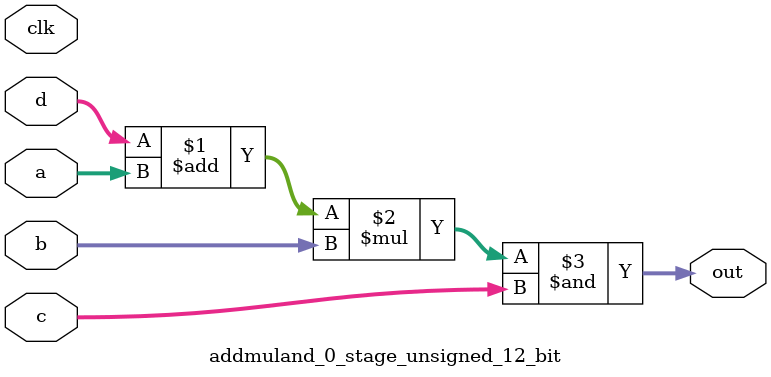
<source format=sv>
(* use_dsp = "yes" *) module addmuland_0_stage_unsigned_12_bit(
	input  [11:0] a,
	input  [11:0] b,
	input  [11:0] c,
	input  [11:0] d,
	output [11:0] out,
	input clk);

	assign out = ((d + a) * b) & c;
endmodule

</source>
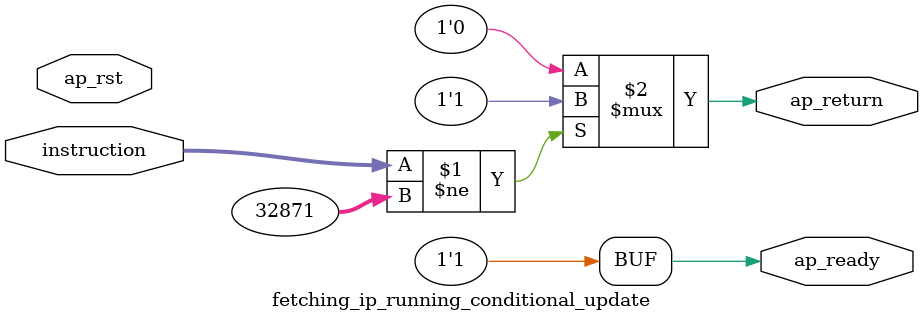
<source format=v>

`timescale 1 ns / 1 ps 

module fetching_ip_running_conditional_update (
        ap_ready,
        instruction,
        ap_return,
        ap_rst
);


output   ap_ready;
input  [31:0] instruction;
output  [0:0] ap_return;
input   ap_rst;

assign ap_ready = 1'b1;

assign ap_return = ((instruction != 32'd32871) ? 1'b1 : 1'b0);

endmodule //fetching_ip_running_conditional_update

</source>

==

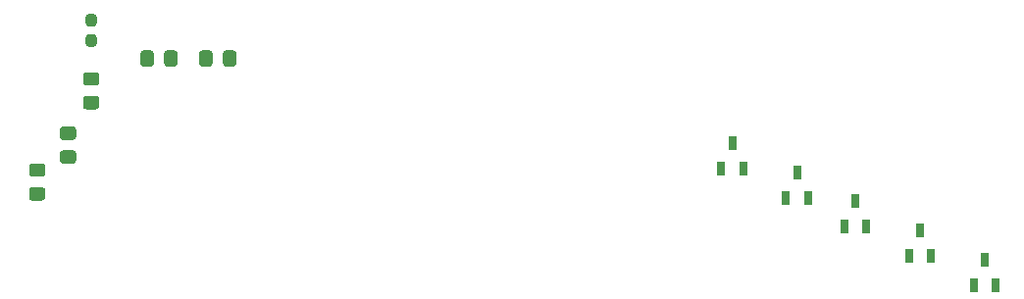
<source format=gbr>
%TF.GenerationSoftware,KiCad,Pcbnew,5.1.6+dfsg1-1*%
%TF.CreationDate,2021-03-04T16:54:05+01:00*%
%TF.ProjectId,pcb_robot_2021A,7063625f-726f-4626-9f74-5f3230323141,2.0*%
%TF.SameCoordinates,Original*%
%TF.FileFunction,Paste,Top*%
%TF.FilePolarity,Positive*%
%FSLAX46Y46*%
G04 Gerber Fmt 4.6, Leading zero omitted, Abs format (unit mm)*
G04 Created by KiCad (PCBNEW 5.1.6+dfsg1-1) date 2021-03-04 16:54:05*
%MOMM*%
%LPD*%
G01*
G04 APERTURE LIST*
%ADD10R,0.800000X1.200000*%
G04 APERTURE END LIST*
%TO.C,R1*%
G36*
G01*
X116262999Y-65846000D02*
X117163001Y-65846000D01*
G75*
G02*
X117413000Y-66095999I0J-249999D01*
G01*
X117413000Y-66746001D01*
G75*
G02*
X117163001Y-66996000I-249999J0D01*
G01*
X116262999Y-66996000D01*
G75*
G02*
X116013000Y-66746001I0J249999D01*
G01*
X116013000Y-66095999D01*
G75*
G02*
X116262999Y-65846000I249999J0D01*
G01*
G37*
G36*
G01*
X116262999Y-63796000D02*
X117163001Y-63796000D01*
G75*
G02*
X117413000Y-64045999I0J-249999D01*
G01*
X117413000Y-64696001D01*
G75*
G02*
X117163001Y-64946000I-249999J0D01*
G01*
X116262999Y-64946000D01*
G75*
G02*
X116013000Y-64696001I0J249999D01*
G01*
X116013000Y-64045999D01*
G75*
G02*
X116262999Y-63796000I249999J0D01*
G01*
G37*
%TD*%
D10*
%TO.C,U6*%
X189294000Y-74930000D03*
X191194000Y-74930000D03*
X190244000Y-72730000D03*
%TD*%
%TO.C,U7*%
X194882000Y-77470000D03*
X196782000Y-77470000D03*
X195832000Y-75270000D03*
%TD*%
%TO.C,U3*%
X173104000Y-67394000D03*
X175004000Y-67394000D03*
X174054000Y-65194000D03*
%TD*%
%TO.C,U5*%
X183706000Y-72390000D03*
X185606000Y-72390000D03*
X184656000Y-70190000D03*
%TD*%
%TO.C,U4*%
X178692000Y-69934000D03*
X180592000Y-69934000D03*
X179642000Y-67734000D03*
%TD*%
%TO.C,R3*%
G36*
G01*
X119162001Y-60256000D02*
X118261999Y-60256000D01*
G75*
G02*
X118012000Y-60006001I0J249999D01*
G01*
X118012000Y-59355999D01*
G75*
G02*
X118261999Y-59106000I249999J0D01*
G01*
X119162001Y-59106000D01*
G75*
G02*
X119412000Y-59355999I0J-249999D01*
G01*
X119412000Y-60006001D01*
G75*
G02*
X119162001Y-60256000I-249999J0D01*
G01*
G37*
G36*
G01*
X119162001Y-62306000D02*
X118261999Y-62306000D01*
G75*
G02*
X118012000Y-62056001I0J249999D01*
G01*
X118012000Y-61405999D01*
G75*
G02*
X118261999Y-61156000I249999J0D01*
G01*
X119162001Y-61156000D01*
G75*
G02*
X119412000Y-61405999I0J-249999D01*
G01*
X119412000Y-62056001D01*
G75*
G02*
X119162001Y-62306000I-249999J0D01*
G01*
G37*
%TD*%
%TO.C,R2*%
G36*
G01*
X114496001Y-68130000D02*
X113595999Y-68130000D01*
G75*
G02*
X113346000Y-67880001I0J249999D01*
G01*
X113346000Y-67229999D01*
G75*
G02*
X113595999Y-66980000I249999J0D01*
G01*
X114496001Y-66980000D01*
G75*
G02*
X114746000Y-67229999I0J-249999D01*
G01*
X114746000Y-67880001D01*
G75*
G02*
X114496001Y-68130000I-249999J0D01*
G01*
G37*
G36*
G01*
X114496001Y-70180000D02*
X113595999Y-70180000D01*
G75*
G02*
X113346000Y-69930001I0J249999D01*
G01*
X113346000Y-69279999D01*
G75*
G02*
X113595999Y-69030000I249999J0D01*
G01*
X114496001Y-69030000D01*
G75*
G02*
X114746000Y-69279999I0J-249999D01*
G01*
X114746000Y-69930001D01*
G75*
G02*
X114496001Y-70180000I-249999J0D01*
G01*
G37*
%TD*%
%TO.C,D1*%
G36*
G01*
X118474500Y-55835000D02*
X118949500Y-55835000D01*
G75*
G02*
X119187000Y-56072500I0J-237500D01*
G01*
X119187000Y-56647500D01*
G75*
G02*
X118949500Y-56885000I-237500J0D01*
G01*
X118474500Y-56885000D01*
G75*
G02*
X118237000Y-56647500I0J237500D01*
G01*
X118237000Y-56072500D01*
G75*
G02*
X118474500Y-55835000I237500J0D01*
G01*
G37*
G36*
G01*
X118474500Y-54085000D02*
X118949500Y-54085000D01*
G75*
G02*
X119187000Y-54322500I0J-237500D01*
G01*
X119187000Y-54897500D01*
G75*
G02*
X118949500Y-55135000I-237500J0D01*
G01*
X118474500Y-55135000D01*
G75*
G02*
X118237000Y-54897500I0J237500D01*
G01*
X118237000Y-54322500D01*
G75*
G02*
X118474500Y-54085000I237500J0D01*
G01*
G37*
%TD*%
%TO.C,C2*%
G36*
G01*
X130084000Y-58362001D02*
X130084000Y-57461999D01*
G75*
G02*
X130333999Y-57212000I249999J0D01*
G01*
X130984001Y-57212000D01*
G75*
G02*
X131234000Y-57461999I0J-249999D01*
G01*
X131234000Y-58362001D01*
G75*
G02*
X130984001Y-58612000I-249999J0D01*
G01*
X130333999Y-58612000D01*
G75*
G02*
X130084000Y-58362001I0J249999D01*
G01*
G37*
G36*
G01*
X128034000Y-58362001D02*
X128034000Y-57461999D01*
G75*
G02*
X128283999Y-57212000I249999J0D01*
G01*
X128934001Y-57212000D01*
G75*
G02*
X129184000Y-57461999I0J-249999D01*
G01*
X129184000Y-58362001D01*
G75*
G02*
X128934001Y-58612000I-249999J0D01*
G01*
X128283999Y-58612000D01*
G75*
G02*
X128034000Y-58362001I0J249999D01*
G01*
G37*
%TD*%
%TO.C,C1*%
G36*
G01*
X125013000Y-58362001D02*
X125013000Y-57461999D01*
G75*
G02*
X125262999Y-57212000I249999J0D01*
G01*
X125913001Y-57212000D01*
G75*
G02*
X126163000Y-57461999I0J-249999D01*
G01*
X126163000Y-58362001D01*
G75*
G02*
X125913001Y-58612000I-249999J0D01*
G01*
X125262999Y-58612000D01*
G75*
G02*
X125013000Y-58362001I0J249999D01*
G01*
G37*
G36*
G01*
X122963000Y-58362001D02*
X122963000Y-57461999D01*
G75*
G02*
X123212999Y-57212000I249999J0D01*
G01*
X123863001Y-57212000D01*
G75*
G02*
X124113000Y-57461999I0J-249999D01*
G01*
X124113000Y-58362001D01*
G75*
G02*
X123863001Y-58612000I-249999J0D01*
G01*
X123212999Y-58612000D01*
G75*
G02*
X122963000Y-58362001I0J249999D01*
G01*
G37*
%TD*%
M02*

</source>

◆ **Required action**
Take each line of the material that contains the word "APERTURE" and list it.

◆ **Result for this exercise**
G04 APERTURE LIST*
G04 APERTURE END LIST*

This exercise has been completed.